Un concert de Jacques Higelin, c’est l’assurance d’une présence, d’une voix, d’excellents musiciens, et en prime, le talent d’un fabuleux comédien d’impro (passé par le cours Simon) qui fait un cinéma incroyable. Une pincée de Klapisch, un zeste de Jeunet, un soupçon de Keaton, des dialogues à la Prévert… car tout défile, le ciel, la poussière, les aéroports, les trains, les filles, Line Renaud, Vincent Lambert (« la-men-table »), la mort…Mais à la bande-son, un seul et unique, le grand « frère » Jacques. Oui, c’est çà, un long métrage de fraternité.
Vendredi 17 octobre 2013 au Liberté à Rennes, moteur, on tournait :
– A la vie, à la mort. Délire d’alarme immédiatement suivi d’un soliloque sur la pluie la veille, et cet « enfoiré de régisseur » à qui il a fait « la séquence du vieux qui gueule ». Vieux, vieux, pas tant que çà, même si le blazer signe un âge plus respectable que le ti-shirt (autre rôle de la veste : dissimuler une bouée naissante? Il a arrêté de fumer !)
– Le retour du printemps. Toute petite anticipation météorologique, lieu improbable (la salle d’attente de la gare de Nantes), mais vrai hommage à Trénet. S’ensuit une ronchonnerie sur « les endroits trop grands » qu’il n’aime pas. Le Liberté, trop grand ? Menteur ! Je me rappelle d’un concert dans la pinède à Juan les Pins, sous la voûte étoilée – vaste, s’il en est ! A minuit, les musiciens fatigués après de nombreux rappels s’éclipsaient les uns après les autres. Lui a continué de chanter, à soliloquer au piano pendant deux bonnes heures…
– Un grain de poussière, un fils de la terre et du vent…qui n’a vraiment aucune notion de géographie, car pour lui, « Rennes, c’est pas tout à fait la Bretagne. C’est un peu comme si vous voulez aller à New-York, mais que vous arrêtez à Orly ». Complètement à l’ouest, Jacques !
– Être là, en vie. En se foutant de l’apparence… « tant que je ne ressemble pas à Michel Delpech » précise-t-il, avant de dire qu’il l’aime bien… et de rendre un hommage appuyé à Line Renaud : « elle a la classe, celle qui vient du cœur. Rien à voir avec le sex-appeal. C’est facile d’en avoir quand t’es jeune, mais tu verras plus tard… »
– Paris-New-York. « Je vais vous le chanter comme s’il y avait un bébé à côté », çà démarre piano, avec juste trois guitares. Puis les percus déboulent (extraordinaire Dominique Mahut), enflent, et vous êtes dans une station de subway, 42e rue. Quelle énergie !

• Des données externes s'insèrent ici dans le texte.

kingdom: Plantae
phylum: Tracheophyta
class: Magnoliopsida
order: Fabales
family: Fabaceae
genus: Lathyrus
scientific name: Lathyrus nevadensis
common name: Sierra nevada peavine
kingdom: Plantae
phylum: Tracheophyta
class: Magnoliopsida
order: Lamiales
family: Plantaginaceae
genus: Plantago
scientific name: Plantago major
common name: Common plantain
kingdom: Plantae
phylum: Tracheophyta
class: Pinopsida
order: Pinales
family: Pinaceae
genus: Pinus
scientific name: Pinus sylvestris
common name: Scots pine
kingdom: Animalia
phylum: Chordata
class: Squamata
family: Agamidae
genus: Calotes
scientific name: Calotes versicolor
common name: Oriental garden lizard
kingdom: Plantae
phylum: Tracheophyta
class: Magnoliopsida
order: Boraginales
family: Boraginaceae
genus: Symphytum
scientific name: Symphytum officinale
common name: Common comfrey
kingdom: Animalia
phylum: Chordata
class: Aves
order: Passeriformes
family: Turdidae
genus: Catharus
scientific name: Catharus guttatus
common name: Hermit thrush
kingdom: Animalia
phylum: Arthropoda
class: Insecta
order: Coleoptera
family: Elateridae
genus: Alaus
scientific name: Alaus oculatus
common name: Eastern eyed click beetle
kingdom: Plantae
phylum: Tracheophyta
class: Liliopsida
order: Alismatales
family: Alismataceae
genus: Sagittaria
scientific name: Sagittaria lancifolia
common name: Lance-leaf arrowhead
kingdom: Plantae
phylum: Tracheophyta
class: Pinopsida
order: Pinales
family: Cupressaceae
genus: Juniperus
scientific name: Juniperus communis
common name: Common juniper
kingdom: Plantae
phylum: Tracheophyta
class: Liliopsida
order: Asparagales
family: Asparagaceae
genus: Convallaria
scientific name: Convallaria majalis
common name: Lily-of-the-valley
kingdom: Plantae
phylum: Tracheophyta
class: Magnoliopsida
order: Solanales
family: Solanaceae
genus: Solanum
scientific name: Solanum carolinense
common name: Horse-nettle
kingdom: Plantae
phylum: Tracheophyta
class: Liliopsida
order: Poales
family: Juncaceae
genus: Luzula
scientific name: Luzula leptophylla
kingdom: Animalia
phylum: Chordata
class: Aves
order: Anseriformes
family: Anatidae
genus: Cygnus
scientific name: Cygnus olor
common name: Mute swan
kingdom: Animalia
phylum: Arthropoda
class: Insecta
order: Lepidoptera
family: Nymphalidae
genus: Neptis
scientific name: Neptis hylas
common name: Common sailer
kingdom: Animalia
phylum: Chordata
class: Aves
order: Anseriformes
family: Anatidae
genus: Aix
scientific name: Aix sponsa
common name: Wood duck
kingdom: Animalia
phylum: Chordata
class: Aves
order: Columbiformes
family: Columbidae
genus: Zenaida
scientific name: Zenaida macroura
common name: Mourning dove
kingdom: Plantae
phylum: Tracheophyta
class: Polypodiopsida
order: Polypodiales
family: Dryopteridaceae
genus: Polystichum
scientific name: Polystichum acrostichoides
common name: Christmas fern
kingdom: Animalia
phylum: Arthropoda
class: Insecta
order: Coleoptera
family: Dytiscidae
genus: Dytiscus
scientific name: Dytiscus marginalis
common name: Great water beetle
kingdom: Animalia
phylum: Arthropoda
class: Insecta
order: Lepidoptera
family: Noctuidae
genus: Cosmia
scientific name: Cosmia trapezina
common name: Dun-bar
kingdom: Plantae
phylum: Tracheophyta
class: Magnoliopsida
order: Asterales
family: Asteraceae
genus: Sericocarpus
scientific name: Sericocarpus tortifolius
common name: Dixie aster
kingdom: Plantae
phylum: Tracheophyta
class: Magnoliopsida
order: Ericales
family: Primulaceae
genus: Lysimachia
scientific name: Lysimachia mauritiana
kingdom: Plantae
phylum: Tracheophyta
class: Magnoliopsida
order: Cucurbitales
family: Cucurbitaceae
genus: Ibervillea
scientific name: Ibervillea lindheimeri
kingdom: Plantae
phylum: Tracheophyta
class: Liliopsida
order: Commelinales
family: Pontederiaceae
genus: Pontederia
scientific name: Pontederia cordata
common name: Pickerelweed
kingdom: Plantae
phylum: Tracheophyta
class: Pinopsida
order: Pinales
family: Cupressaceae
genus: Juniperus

– La joie de vivre. Être là, en vie. Deux titres pour une certitude : « la mort est toujours là, elle est le berceau de la vie ». Il s’énerve en pensant à Vincent Lambert (ndlr : le jeune homme dans un long coma à qui la justice refuse l’euthanasie passive souhaitée par sa compagne, mais bannie par ses parents) et fustige les gens qui courent tout le temps. « Mais où vont-ils ? » Lui flâne, s’attarde sur une petite chienne, mignonne (le pianiste assure toujours, en fond).
– Oesophage-boogie, cardiac’ blues. Il lui faut un docteur, blues-t-il. M’est avis qu’il lui faut d’abord des spectateurs. Le public le sent bien et reprend en chœur « à s’en faire péter les vaisseaux ».
– Rendez-vous en gare d’Angoulême. La correspondance entre deux inconnus ravive un souvenir. Celui d’une femme aperçue place de la République à Paris. Elle était au téléphone. Lui a noté son expression et s’était dit « tiens, elle doit parler à son amoureux » – et on sent qu’il aurait aimé que ce soit lui. Il recroisera Sandrine Bonnaire plus tard, dans le train. Cela donnera un Duo d’anges heureux (qu’il chante seul ce soir, hélas).
– Hey man, t’as pas oublié quelque chose ? Et voilà le Champagne ! servi juste par lui au piano et Dominique Mahut aux percus. Un pur bonheur. Évidemment, tout le monde en veut d’autres. Mais le flacon est vide. Qu’importe, c’était pas du mousseux et l’ivresse de la poésie a fait son effet dans tout le public. Hold tight !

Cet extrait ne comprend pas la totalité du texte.